When an attack hits, nothing. The best thing is to stay well away. Afterwards, a quiet word is probably a good idea. You may find the sufferer will talk about what he goes through if you ask - he may appreciate the opportunity to explain. Sympathy will be appreciated, certainly, and, if you are working with someone, make sure that you do not give any reason for them to think that you blame them for the inconvenience they may have caused. Most will be keen to get on with things, and repay any efforts you have made to cover for them, if the nature of the work allows.
If you are interested, you might try visiting a couple of web sites - www.clusterheadaches.com/ or www.clusterheadaches.org/, the latter being the site of the charity, the Organisation for the Understanding of Cluster Headaches (OUCH). In the UK, www.clusterheadaches.org.uk/ is now providing more specifically UK targeted information, and a UK charity is being set up in 2001. These will give you a better idea of things than this information sheet can possibly do.
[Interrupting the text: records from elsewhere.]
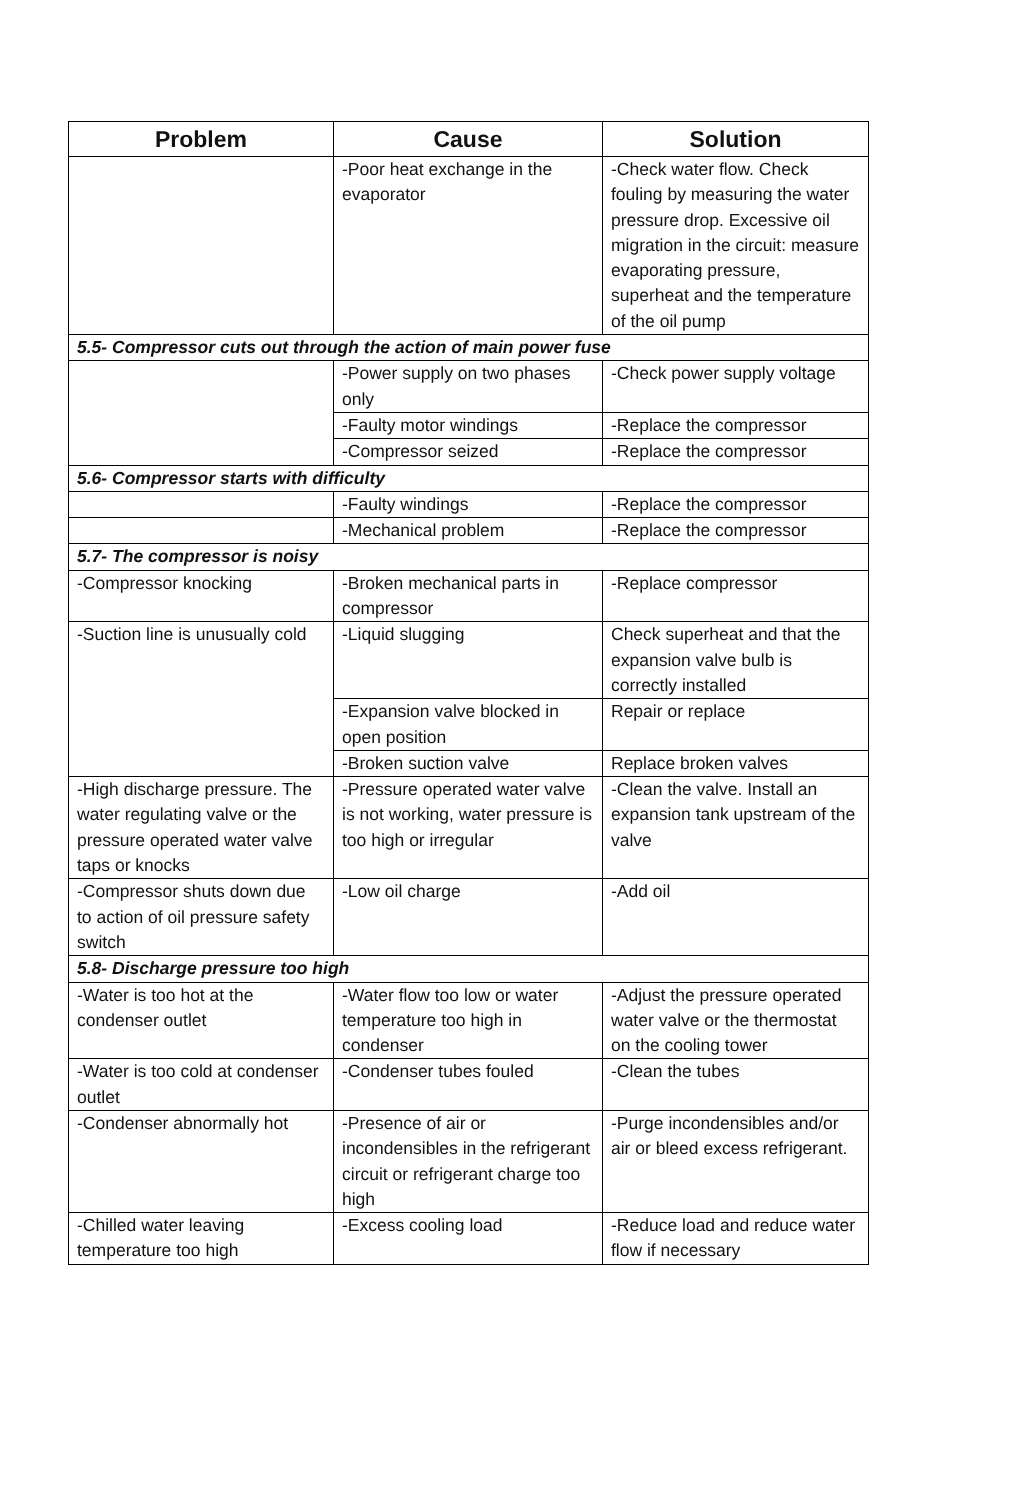| Problem | Cause | Solution |
| --- | --- | --- |
| | -Poor heat exchange in the evaporator | -Check water flow. Check fouling by measuring the water pressure drop. Excessive oil migration in the circuit: measure evaporating pressure, superheat and the temperature of the oil pump |
| 5.5- Compressor cuts out through the action of main power fuse | | |
| | -Power supply on two phases only | -Check power supply voltage |
| | -Faulty motor windings | -Replace the compressor |
| | -Compressor seized | -Replace the compressor |
| 5.6- Compressor starts with difficulty | | |
| | -Faulty windings | -Replace the compressor |
| | -Mechanical problem | -Replace the compressor |
| 5.7- The compressor is noisy | | |
| -Compressor knocking | -Broken mechanical parts in compressor | -Replace compressor |
| -Suction line is unusually cold | -Liquid slugging | Check superheat and that the expansion valve bulb is correctly installed |
| | -Expansion valve blocked in open position | Repair or replace |
| | -Broken suction valve | Replace broken valves |
| -High discharge pressure. The water regulating valve or the pressure operated water valve taps or knocks | -Pressure operated water valve is not working, water pressure is too high or irregular | -Clean the valve. Install an expansion tank upstream of the valve |
| -Compressor shuts down due to action of oil pressure safety switch | -Low oil charge | -Add oil |
| 5.8- Discharge pressure too high | | |
| -Water is too hot at the condenser outlet | -Water flow too low or water temperature too high in condenser | -Adjust the pressure operated water valve or the thermostat on the cooling tower |
| -Water is too cold at condenser outlet | -Condenser tubes fouled | -Clean the tubes |
| -Condenser abnormally hot | -Presence of air or incondensibles in the refrigerant circuit or refrigerant charge too high | -Purge incondensibles and/or air or bleed excess refrigerant. |
| -Chilled water leaving temperature too high | -Excess cooling load | -Reduce load and reduce water flow if necessary |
Things to avoid saying/doing
Most sufferers are happy to discuss how things affect them, and how you can best help them, but you will find your conversations very short if you say any of the following:
"I had one of those once" - no-one ever has one cluster headache
"My aunt has migraine too" - migraine is nothing like C.H.
"Can't you just take a tablet and lie down?" - no is the answer, most sufferers cannot lie down during an attack
"Just pull yourself together and work through it" - suggest that, and step back several paces!
This is not rudeness, but simply the result of experience. Sufferers know that sometimes it is simply better to ignore remarks such as these and leave the person in ignorance. If you have read this far, though, that probably doesn't apply to you!